Le Jeu de Paume – Château de Tours promet rencontres festives et animations conviviales
Fruit d'un fructueux – et original – partenariat entre le Jeu de Paume, institution parisienne de référence pour la diffusion de l'image contemporaine, et le Château de Tours, qui accueille des expositions dédiées à l'ensemble des champs de la création, le site du Jeu de Paume – Château de Tours a rouvert ses portes le 3 juin. Le déconfinement très attendu de ce lieu consacré au patrimoine photographique a permis de poursuivre une exposition dédiée à l'un des fleurons de la photographie humaniste d'après-guerre : René-Jacques, connu notamment pour ses clichés iconiques des plus grandes stars de cinéma – Jean Gabin et Michèle Morgan enlacés cheveux aux vents sur la plage, c'est lui. « Il a contribué à façonner l'imaginaire des Français mettant son exigence et son talent au service d'une certaine représentation des Trente Glorieuses », souligne Hélène Jagot, la directrice des musées Château de Tours.
Cette rétrospective, qui a déjà remporté un vif succès en rassemblant, avant le confinement, plus de 11 000 visiteurs, annonce « d'autres beaux projets d'expositions ». « Ces derniers n'ont pas encore eu le temps de trouver leur public et la réouverture va nous permettre de leur donner une chance », explique Hélène Jagot.
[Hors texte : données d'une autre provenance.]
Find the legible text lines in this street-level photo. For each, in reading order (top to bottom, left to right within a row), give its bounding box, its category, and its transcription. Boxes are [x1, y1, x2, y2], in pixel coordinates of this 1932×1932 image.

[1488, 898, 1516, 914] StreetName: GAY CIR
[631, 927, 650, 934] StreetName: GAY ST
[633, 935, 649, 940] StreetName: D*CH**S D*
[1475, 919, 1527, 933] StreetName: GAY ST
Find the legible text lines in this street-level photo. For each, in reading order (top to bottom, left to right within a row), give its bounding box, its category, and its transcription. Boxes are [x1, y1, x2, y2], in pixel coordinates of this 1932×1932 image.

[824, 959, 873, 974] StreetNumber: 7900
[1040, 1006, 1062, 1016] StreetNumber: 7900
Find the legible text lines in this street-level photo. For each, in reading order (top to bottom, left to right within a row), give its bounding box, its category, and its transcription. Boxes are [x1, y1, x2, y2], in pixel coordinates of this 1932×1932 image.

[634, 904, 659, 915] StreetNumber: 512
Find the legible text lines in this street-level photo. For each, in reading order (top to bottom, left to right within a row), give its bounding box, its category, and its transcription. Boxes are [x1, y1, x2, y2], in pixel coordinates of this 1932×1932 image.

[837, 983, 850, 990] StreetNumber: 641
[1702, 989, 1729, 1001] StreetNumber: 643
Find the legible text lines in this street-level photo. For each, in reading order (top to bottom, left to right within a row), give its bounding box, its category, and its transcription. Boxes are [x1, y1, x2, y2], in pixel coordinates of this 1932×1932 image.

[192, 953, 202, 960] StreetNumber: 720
C'est aussi l'occasion, selon la directrice des musées – Châteaux de Tours, d'offrir aux citoyens un accès à une vie culturelle, qui demeure, aujourd'hui encore, fortement restreinte. « Le cinéma, le théâtre, le spectacle vivant n'ayant pas encore repris, les musées sont pour l'instant l'un des principaux moyens de béneficier de cette nourriture spirituelle essentielle », estime-t-elle.
En rouvrant en même temps que les cafés et les restaurants, le Jeu de Paume – Château de Tours participe à une normalisation progressive de la vie publique
Depuis le 3 juin, le site a accueilli environ une centaine de visiteurs par semaine. La reprise se fait donc en douceur, ce qui correspond aux prévisions de la directrice et de ses équipes. « En rouvrant en même temps que les cafés et les restaurants, nous participons à une normalisation progressive de la vie publique », fait valoir Hélène Jagot, pour qui l'étape décisive demeure le début de la saison estivale. « C'est à ce moment-là que l'on saura réellement si le public revient. Il sera sans doute composé davantage de locaux qu’à l’ordinaire, faute de visiteurs étrangers en Touraine », analyse-t-elle.
Le Château de Tours a pris le parti de continuer à proposer des visites guidées : leur fréquence a été doublée, pour un nombre de participants réduit de moitié. Un choix assumé, en accord avec les attentes des publics. « Il y a une véritable demande d'accompagnement de la part des visiteurs du Jeu de Paume, c'est important pour nous d'y répondre. La valorisation de la photographie à caractère historique constitue notre cœur de mission, et la médiation culturelle fait partie de l'ADN du Château de Tours », souligne Hélène Jagot.
Si globalement la reprise se déroule sans heurts – le public est désormais sensibilisé aux exigences sanitaires qui sous-tendent le bon déroulement des visites – l'équipe du Château de Tours n'en attend pas moins avec impatience de pouvoir proposer « quelque chose de plus festif et convivial » et se prépare à reprogrammer des conférences ou à concevoir de nouvelles animations adaptées aux jeunes publics.